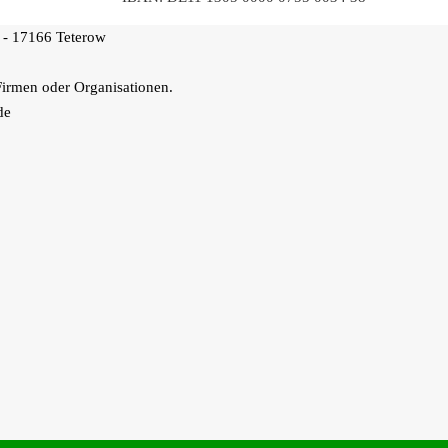
 - 17166 Teterow
Firmen oder Organisationen.
de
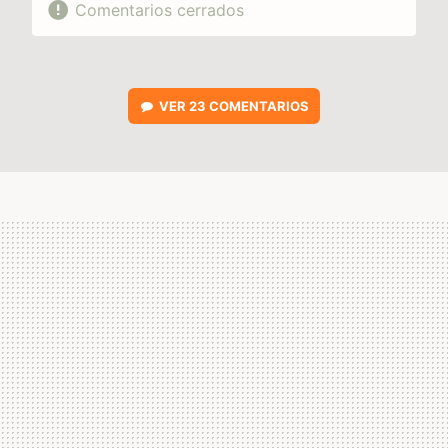
Comentarios cerrados
VER
23 COMENTARIOS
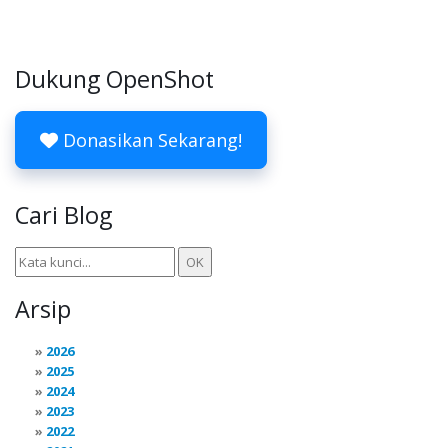
Dukung OpenShot
Donasikan Sekarang!
Cari Blog
Arsip
2026
2025
2024
2023
2022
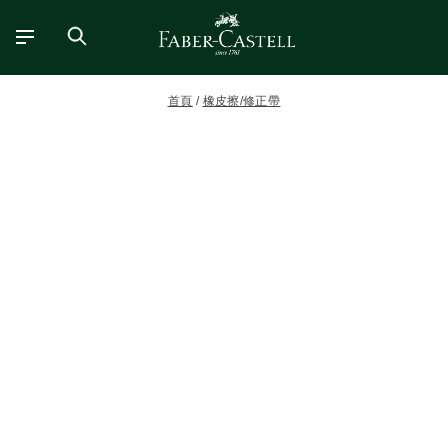
首頁
橡皮擦/修正帶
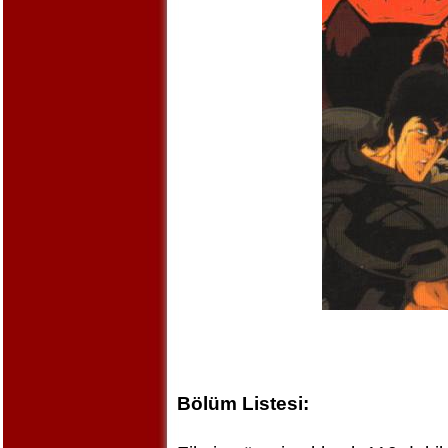
Bölüm Listesi:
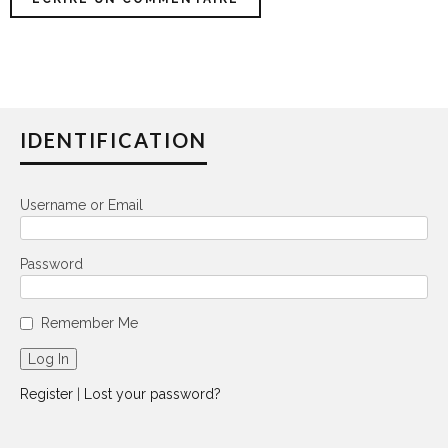
IDENTIFICATION
Username or Email
Password
Remember Me
Register
|
Lost your password?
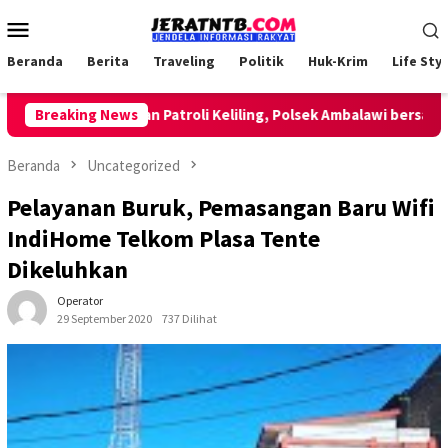
Loncat
Menu
ke
Mobile
konten
Beranda
Berita
Traveling
Politik
Huk-Krim
Life Styl
Breaking News
Lakukan Patroli Keliling, Polsek Ambalawi bersama TNI 
Beranda
Uncategorized
Pelayanan Buruk, Pemasangan Baru Wifi
IndiHome Telkom Plasa Tente
Dikeluhkan
Operator
29 September 2020
737 Dilihat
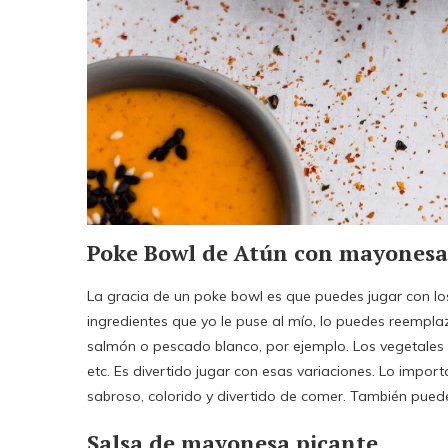
Poke Bowl de Atún con mayonesa
La gracia de un poke bowl es que puedes jugar con los
ingredientes que yo le puse al mío, lo puedes reempl
salmón o pescado blanco, por ejemplo. Los vegetales 
etc. Es divertido jugar con esas variaciones. Lo imp
sabroso, colorido y divertido de comer. También pued
Salsa de mayonesa picante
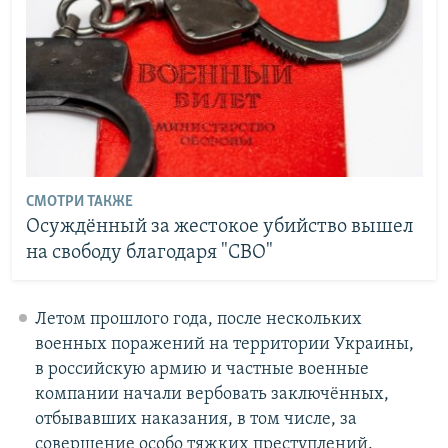
СМОТРИ ТАКЖЕ
Осуждённый за жестокое убийство вышел
на свободу благодаря "СВО"
Летом прошлого года, после нескольких
военных поражений на территории Украины,
в российскую армию и частные военные
компании начали вербовать заключённых,
отбывавших наказания, в том числе, за
совершение особо тяжких преступлений.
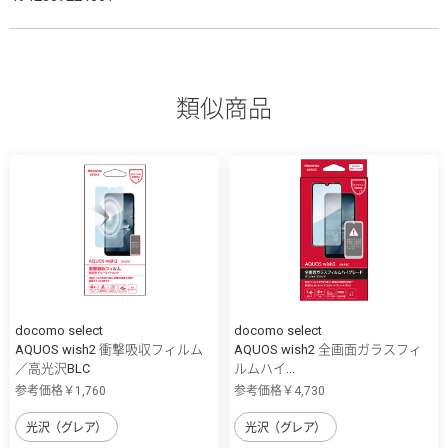
類似商品
docomo select
docomo select
AQUOS wish2 衝撃吸収フィルム
AQUOS wish2 全画面ガラスフィ
／高光沢BLC
ルムハイ...
参考価格￥1,760
参考価格￥4,730
光沢（グレア）
光沢（グレア）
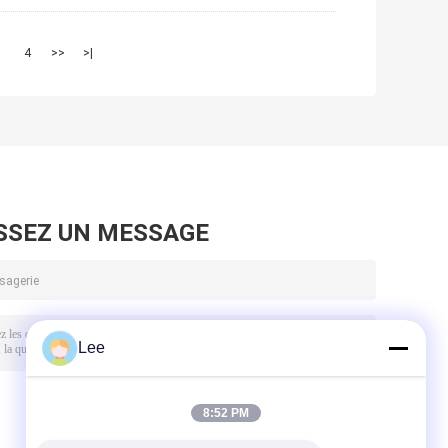
3
4
>>
>|
SSEZ UN MESSAGE
Lee
8:52 PM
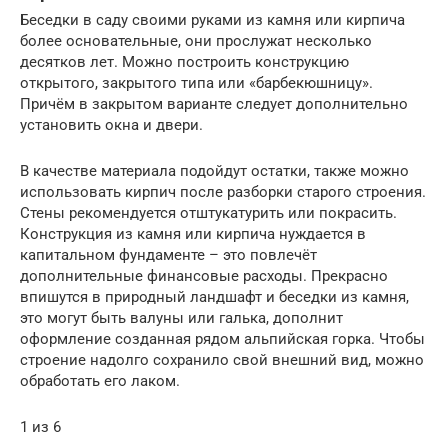
Беседки в саду своими руками из камня или кирпича
более основательные, они прослужат несколько
десятков лет. Можно построить конструкцию
открытого, закрытого типа или «барбекюшницу».
Причём в закрытом варианте следует дополнительно
установить окна и двери.
В качестве материала подойдут остатки, также можно
использовать кирпич после разборки старого строения.
Стены рекомендуется отштукатурить или покрасить.
Конструкция из камня или кирпича нуждается в
капитальном фундаменте – это повлечёт
дополнительные финансовые расходы. Прекрасно
впишутся в природный ландшафт и беседки из камня,
это могут быть валуны или галька, дополнит
оформление созданная рядом альпийская горка. Чтобы
строение надолго сохранило свой внешний вид, можно
обработать его лаком.
1 из 6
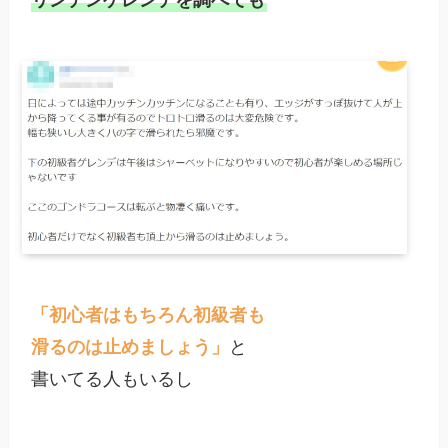
リンデンゲレンデを調べても
「初心者はもちろん初級者も

滑るのは止めましょう」
と

書いてる人もいるし
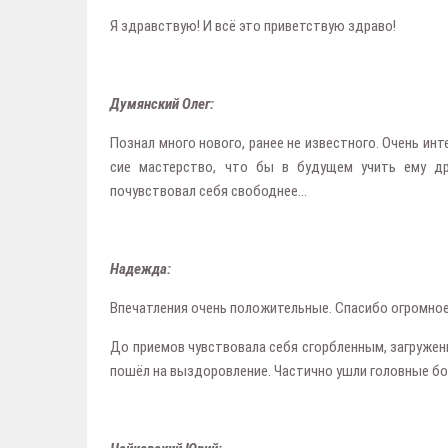
Я здравствую! И всё это приветствую здраво!
Думянский Олег:
Познал много нового, ранее не известного. Очень ин
сие мастерство, что бы в будущем учить ему др
почувствовал себя свободнее...
Надежда:
Впечатления очень положительные. Спасибо огромное 
До приемов чувствовала себя сгорбленным, загружен
пошёл на выздоровление. Частично ушли головные бол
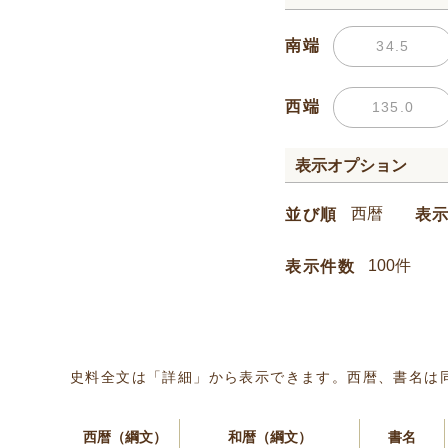
南端
西端
表示オプション
並び順
表
表示件数
史料全文は「詳細」から表示できます。西暦、書名は
西暦（綱文）
和暦（綱文）
書名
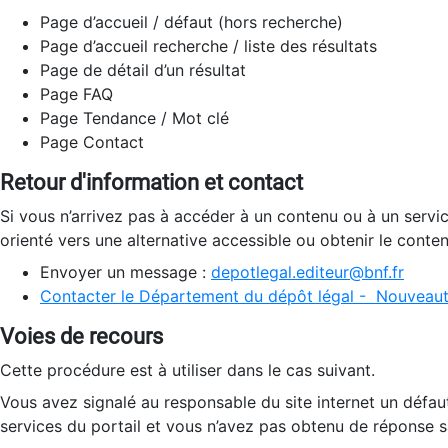
Page d’accueil / défaut (hors recherche)
Page d’accueil recherche / liste des résultats
Page de détail d’un résultat
Page FAQ
Page Tendance / Mot clé
Page Contact
Retour d'information et contact
Si vous n’arrivez pas à accéder à un contenu ou à un servi
orienté vers une alternative accessible ou obtenir le conte
Envoyer un message :
depotlegal.editeur@bnf.fr
Contacter le Département du dépôt légal - Nouveaut
Voies de recours
Cette procédure est à utiliser dans le cas suivant.
Vous avez signalé au responsable du site internet un défau
services du portail et vous n’avez pas obtenu de réponse sa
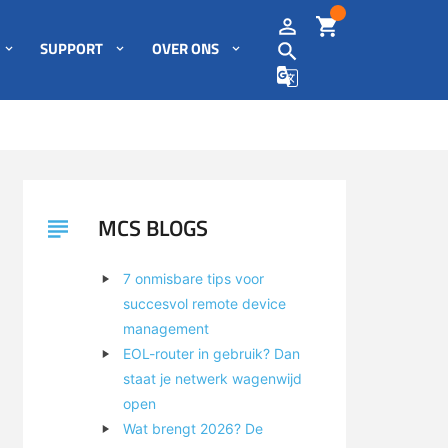
SUPPORT
OVER ONS
MCS BLOGS
7 onmisbare tips voor
succesvol remote device
management
EOL-router in gebruik? Dan
staat je netwerk wagenwijd
open
Wat brengt 2026? De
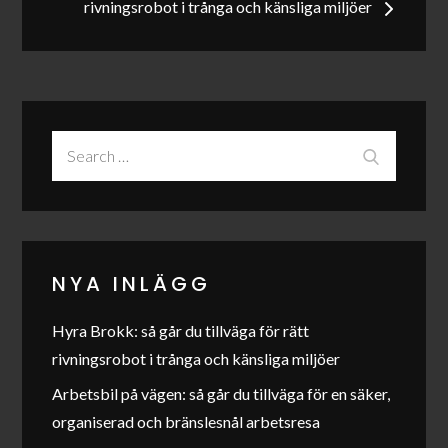
rivningsrobot i trånga och känsliga miljöer
Search
Search
for:
NYA INLÄGG
Hyra Brokk: så går du tillväga för rätt
rivningsrobot i trånga och känsliga miljöer
Arbetsbil på vägen: så går du tillväga för en säker,
organiserad och bränslesnål arbetsresa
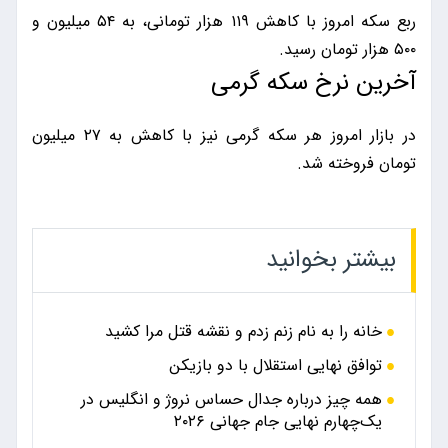
ربع سکه امروز با کاهش ۱۱۹ هزار تومانی، به ۵۴ میلیون و
۵۰۰ هزار تومان رسید.
آخرین نرخ سکه گرمی
در بازار امروز هر سکه گرمی نیز با کاهش به ۲۷ میلیون
تومان فروخته شد.
بیشتر بخوانید
خانه را به نام زنم زدم و نقشه قتل مرا کشید
توافق نهایی استقلال با دو بازیکن
همه چیز درباره جدال حساس نروژ و انگلیس در
یک‌چهارم نهایی جام جهانی ۲۰۲۶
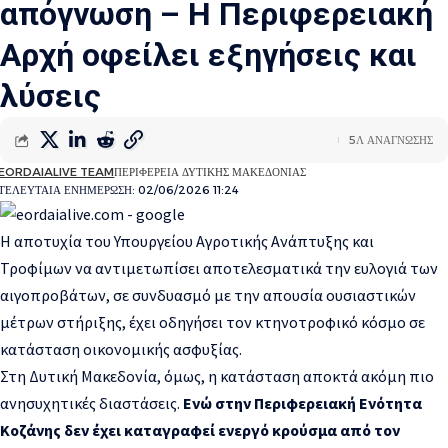
απόγνωση – Η Περιφερειακή
Αρχή οφείλει εξηγήσεις και
λύσεις
5Λ ΑΝΑΓΝΩΣΗΣ
EORDAIALIVE TEAM
ΠΕΡΙΦΕΡΕΙΑ ΔΥΤΙΚΗΣ ΜΑΚΕΔΟΝΙΑΣ
ΤΕΛΕΥΤΑΙΑ ΕΝΗΜΕΡΩΣΗ: 02/06/2026 11:24
Η αποτυχία του Υπουργείου Αγροτικής Ανάπτυξης και
Τροφίμων να αντιμετωπίσει αποτελεσματικά την ευλογιά των
αιγοπροβάτων, σε συνδυασμό με την απουσία ουσιαστικών
μέτρων στήριξης, έχει οδηγήσει τον κτηνοτροφικό κόσμο σε
κατάσταση οικονομικής ασφυξίας.
Στη Δυτική Μακεδονία, όμως, η κατάσταση αποκτά ακόμη πιο
ανησυχητικές διαστάσεις.
Ενώ στην Περιφερειακή Ενότητα
Κοζάνης δεν έχει καταγραφεί ενεργό κρούσμα από τον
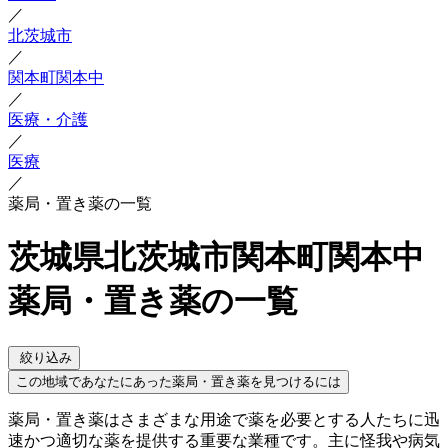
／
北茨城市
／
関本町関本中
／
医療・介護
／
医療
／
薬局・置き薬の一覧
茨城県北茨城市関本町関本中
薬局・置き薬の一覧
絞り込み
この地域であなたにあった薬局・置き薬を見つけるには
薬局・置き薬はさまざまな用途で薬を必要とする人たちに迅
速かつ適切な薬を提供する重要な業種です。主に怪我や病気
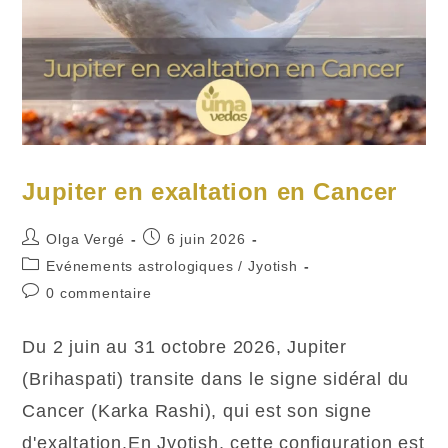
Jupiter en exaltation en Cancer
Auteur/autrice
Publication
Olga Vergé
6 juin 2026
de
publiée :
Post
Evénements astrologiques
/
Jyotish
la
category:
Commentaires
0 commentaire
publication :
de
la
Du 2 juin au 31 octobre 2026, Jupiter
publication :
(Brihaspati) transite dans le signe sidéral du
Cancer (Karka Rashi), qui est son signe
d'exaltation.En Jyotish, cette configuration est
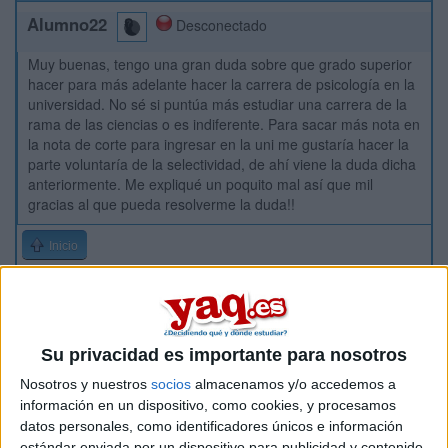
Alumno22
Desconectado
Muy buenas, tengo una gran duda sobre que grado superior
hacer para más adelante hacer la carrera de psicología en la
universidad. No sé si puntúa más estudiar una carrera de la
rama de las ciencias o es indiferente. Para sacar más nota en
la nota de corte para ingresar en la uni me gustaría hacer la
parte voluntaría de la selectividad, de ahí viene la duda dicha
anteriormente. Me expliqué un poquito mal así que mil
gracias al que pueda resolverme la duda!!
Inicio
Etiquetas:
Hablar x Hablar
Su privacidad es importante para nosotros
Nosotros y nuestros
socios
almacenamos y/o accedemos a
información en un dispositivo, como cookies, y procesamos
datos personales, como identificadores únicos e información
estándar enviada por un dispositivo para publicidad y contenido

> _Instructions for the task_:
Write out all the entries again, word for word, and print no images.

> _Result below_:
 - 17166 Teterow
Firmen oder Organisationen.
de
Comentarios cerrados
VER
23 COMENTARIOS
Dukung OpenShot
Donasikan Sekarang!
Cari Blog
Arsip
2026
2025
2024
2023
2022
首頁
橡皮擦/修正帶
Bölüm Listesi:
IDENTIFICATION
Username or Email
Password
Remember Me
Register
|
Lost your password?
Loncat
Menu
ke
Mobile
konten
Beranda
Berita
Traveling
Politik
Huk-Krim
Life Styl
Breaking News
Lakukan Patroli Keliling, Polsek Ambalawi bersama TNI 
Beranda
Uncategorized
Pelayanan Buruk, Pemasangan Baru Wifi
IndiHome Telkom Plasa Tente
Dikeluhkan
Operator
29 September 2020
737 Dilihat
Poke Bowl de Atún con mayonesa
La gracia de un poke bowl es que puedes jugar con los
ingredientes que yo le puse al mío, lo puedes reempl
salmón o pescado blanco, por ejemplo. Los vegetales 
etc. Es divertido jugar con esas variaciones. Lo imp
sabroso, colorido y divertido de comer. También pued
Salsa de mayonesa picante
СМОТРИ ТАКЖЕ
Осуждённый за жестокое убийство вышел
на свободу благодаря "СВО"
Летом прошлого года, после нескольких
военных поражений на территории Украины,
в российскую армию и частные военные
компании начали вербовать заключённых,
отбывавших наказания, в том числе, за
совершение особо тяжких преступлений.
類似商品
docomo select
docomo select
AQUOS wish2 衝撃吸収フィルム
AQUOS wish2 全画面ガラスフィ
／高光沢BLC
ルムハイ...
参考価格￥1,760
参考価格￥4,730
光沢（グレア）
光沢（グレア）
3
4
>>
>|
SSEZ UN MESSAGE
Lee
8:52 PM
Беседки в саду своими руками из камня или кирпича
более основательные, они прослужат несколько
десятков лет. Можно построить конструкцию
открытого, закрытого типа или «барбекюшницу».
Причём в закрытом варианте следует дополнительно
установить окна и двери.
В качестве материала подойдут остатки, также можно
использовать кирпич после разборки старого строения.
Стены рекомендуется отштукатурить или покрасить.
Конструкция из камня или кирпича нуждается в
капитальном фундаменте – это повлечёт
дополнительные финансовые расходы. Прекрасно
впишутся в природный ландшафт и беседки из камня,
это могут быть валуны или галька, дополнит
оформление созданная рядом альпийская горка. Чтобы
строение надолго сохранило свой внешний вид, можно
обработать его лаком.
1 из 6
リンデンゲレンデを調べても
「初心者はもちろん初級者も

滑るのは止めましょう」
と

書いてる人もいるし
Я здравствую! И всё это приветствую здраво!
Думянский Олег:
Познал много нового, ранее не известного. Очень ин
сие мастерство, что бы в будущем учить ему др
почувствовал себя свободнее...
Надежда:
Впечатления очень положительные. Спасибо огромное 
До приемов чувствовала себя сгорбленным, загружен
пошёл на выздоровление. Частично ушли головные бол
南端
西端
表示オプション
並び順
表
表示件数
史料全文は「詳細」から表示できます。西暦、書名は
西暦（綱文）
和暦（綱文）
書名
Page d’accueil / défaut (hors recherche)
Page d’accueil recherche / liste des résultats
Page de détail d’un résultat
Page FAQ
Page Tendance / Mot clé
Page Contact
Retour d'information et contact
Si vous n’arrivez pas à accéder à un contenu ou à un servi
orienté vers une alternative accessible ou obtenir le conte
Envoyer un message :
depotlegal.editeur@bnf.fr
Contacter le Département du dépôt légal - Nouveaut
Voies de recours
Cette procédure est à utiliser dans le cas suivant.
Vous avez signalé au responsable du site internet un défau
services du portail et vous n’avez pas obtenu de réponse sa
SUPPORT
OVER ONS
MCS BLOGS
7 onmisbare tips voor
succesvol remote device
management
EOL-router in gebruik? Dan
staat je netwerk wagenwijd
open
Wat brengt 2026? De
rivningsrobot i trånga och känsliga miljöer
Search
Search
for:
NYA INLÄGG
Hyra Brokk: så går du tillväga för rätt
rivningsrobot i trånga och känsliga miljöer
Arbetsbil på vägen: så går du tillväga för en säker,
organiserad och bränslesnål arbetsresa
ربع سکه امروز با کاهش ۱۱۹ هزار تومانی، به ۵۴ میلیون و
۵۰۰ هزار تومان رسید.
آخرین نرخ سکه گرمی
در بازار امروز هر سکه گرمی نیز با کاهش به ۲۷ میلیون
تومان فروخته شد.
بیشتر بخوانید
خانه را به نام زنم زدم و نقشه قتل مرا کشید
توافق نهایی استقلال با دو بازیکن
همه چیز درباره جدال حساس نروژ و انگلیس در
یک‌چهارم نهایی جام جهانی ۲۰۲۶
απόγνωση – Η Περιφερειακή
Αρχή οφείλει εξηγήσεις και
λύσεις
5Λ ΑΝΑΓΝΩΣΗΣ
EORDAIALIVE TEAM
ΠΕΡΙΦΕΡΕΙΑ ΔΥΤΙΚΗΣ ΜΑΚΕΔΟΝΙΑΣ
ΤΕΛΕΥΤΑΙΑ ΕΝΗΜΕΡΩΣΗ: 02/06/2026 11:24
Η αποτυχία του Υπουργείου Αγροτικής Ανάπτυξης και
Τροφίμων να αντιμετωπίσει αποτελεσματικά την ευλογιά των
αιγοπροβάτων, σε συνδυασμό με την απουσία ουσιαστικών
μέτρων στήριξης, έχει οδηγήσει τον κτηνοτροφικό κόσμο σε
κατάσταση οικονομικής ασφυξίας.
Στη Δυτική Μακεδονία, όμως, η κατάσταση αποκτά ακόμη πιο
ανησυχητικές διαστάσεις.
Ενώ στην Περιφερειακή Ενότητα
Κοζάνης δεν έχει καταγραφεί ενεργό κρούσμα από τον
／
北茨城市
／
関本町関本中
／
医療・介護
／
医療
／
薬局・置き薬の一覧
茨城県北茨城市関本町関本中
薬局・置き薬の一覧
絞り込み
この地域であなたにあった薬局・置き薬を見つけるには
薬局・置き薬はさまざまな用途で薬を必要とする人たちに迅
速かつ適切な薬を提供する重要な業種です。主に怪我や病気
Jupiter en exaltation en Cancer
Auteur/autrice
Publication
Olga Vergé
6 juin 2026
de
publiée :
Post
Evénements astrologiques
/
Jyotish
la
category:
Commentaires
0 commentaire
publication :
de
la
Du 2 juin au 31 octobre 2026, Jupiter
publication :
(Brihaspati) transite dans le signe sidéral du
Cancer (Karka Rashi), qui est son signe
d'exaltation.En Jyotish, cette configuration est
Alumno22
Desconectado
Muy buenas, tengo una gran duda sobre que grado superior
hacer para más adelante hacer la carrera de psicología en la
universidad. No sé si puntúa más estudiar una carrera de la
rama de las ciencias o es indiferente. Para sacar más nota en
la nota de corte para ingresar en la uni me gustaría hacer la
parte voluntaría de la selectividad, de ahí viene la duda dicha
anteriormente. Me expliqué un poquito mal así que mil
gracias al que pueda resolverme la duda!!
Inicio
Etiquetas:
Hablar x Hablar
Su privacidad es importante para nosotros
Nosotros y nuestros
socios
almacenamos y/o accedemos a
información en un dispositivo, como cookies, y procesamos
datos personales, como identificadores únicos e información
estándar enviada por un dispositivo para publicidad y contenido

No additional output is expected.